Bruno Colmant

La Belgique en 2026 : les ingénieurs du bazar

Bruno Colmant Economiste. Professeur à la Vlerick School, l’ULB et l'UCL.

D’aucuns avaient dit qu’il faudrait que le pays soit géré par des ingénieurs, et il en faudra beaucoup. Mais alors beaucoup, beaucoup.

Parce que si, politiquement, tout le monde aimerait vivre en théorie, ce pays imaginaire où les choses s’articulent fluidement, il en est autre chose de la réalité. Et malheureusement, on ne peut pas faire sienne la maxime prétendument attribuée à Charles de Gaulle : l’intendance suivra.

Je pense aux multiples bouleversements qui vont affecter le pays dès le 1er janvier, et surtout au flou artistique qui entoure la plupart des mesures. Car, il faut se le rappeler, le flou ne profite qu’à l’artiste.

Chômeurs et malades de longue durée

Il y a d’abord les dizaines, les centaines de milliers de personnes qui vont devoir quitter un statut social (chômage, malade de longue durée, etc.) pour un autre, aux contours imprécis. Partout, les présidents de CPAS et les responsables des mutuelles ont prévenu qu’ils ne seraient pas prêts, et que des citoyens hébétés, parce que souvent en multiples décrochages, sont dans l’incompréhension de ce qui se passe, faute d’être correctement informés.

Et cela, c’est bien sûr sans compter sur l’absence d’engagement des entreprises à embaucher des citoyens qui sont en marge de la vie professionnelle. Là aussi, on peut se dire qu’en théorie, un chômeur peut occuper le poste d’un métier en pénurie, mais c’est loin d’être acquis, puisque les humains ne sont pas fongibles.

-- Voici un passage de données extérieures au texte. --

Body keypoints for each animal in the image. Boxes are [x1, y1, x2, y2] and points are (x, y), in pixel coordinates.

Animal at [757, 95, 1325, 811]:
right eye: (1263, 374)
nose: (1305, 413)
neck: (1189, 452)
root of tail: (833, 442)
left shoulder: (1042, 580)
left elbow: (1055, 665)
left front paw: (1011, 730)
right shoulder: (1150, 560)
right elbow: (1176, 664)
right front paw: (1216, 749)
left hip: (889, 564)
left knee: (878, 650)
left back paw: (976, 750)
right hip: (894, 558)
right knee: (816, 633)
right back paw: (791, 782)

Je pense ensuite à la limitation de l’indexation. Je ne sais pas qui possède les bons chiffres, mais chaque calculateur arrive à un résultat différent, sans compter les gigantesques modifications qui vont devoir être apportées par les secrétariats sociaux et autres départements des ressources humaines. De nombreuses adaptations salariales auront lieu, avec des compositions de rémunération traditionnelle et d’avantages extra-légaux qui vont s’échouer dans des tombereaux de perplexité.

Taxes en cascade

Et enfin, je pense à la taxation des plus-values, qui se cumule à un doublement de la taxe sur les comptes-titres dans un contexte où tout le monde était d’accord qu’il fallait stimuler le capital à risque, alors que les décisions gouvernementales arrivent à l’effet opposé, au détriment évidemment des PME et des indépendants, dont la représentation gouvernementale paraît plus que fragile.

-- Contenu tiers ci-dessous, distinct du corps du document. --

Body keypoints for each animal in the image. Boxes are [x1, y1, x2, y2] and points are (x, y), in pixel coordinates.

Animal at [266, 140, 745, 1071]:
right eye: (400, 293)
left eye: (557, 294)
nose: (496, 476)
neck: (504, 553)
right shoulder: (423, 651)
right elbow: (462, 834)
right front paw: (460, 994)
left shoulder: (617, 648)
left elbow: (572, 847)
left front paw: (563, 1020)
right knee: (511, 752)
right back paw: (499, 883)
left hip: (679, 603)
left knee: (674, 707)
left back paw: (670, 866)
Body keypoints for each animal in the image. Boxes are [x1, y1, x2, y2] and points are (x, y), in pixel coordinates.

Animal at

On aurait pu imaginer d’encourager la recherche et le développement, le financement de start-ups, les investissements dans l’intelligence artificielle, mais non : on confond rentier et entrepreneur. Et c’est grave parce que comme notre économie est très ouverte, il faut sédimenter le capital plutôt que le pénaliser, dans un contexte flagrant de désindustrialisation. Et là aussi, on aura, dès 2026, des lois à peine votées et surtout un vide complet de circulaires administratives qui auraient dû accompagner les changements.

L’année 2026 risque donc d’être non seulement très chargée, mais totalement confuse.

Et je crains qu’à force d’avoir tout voulu faire passer en force, la chaudière n’explose.

Heureusement qu’il reste les ingénieurs.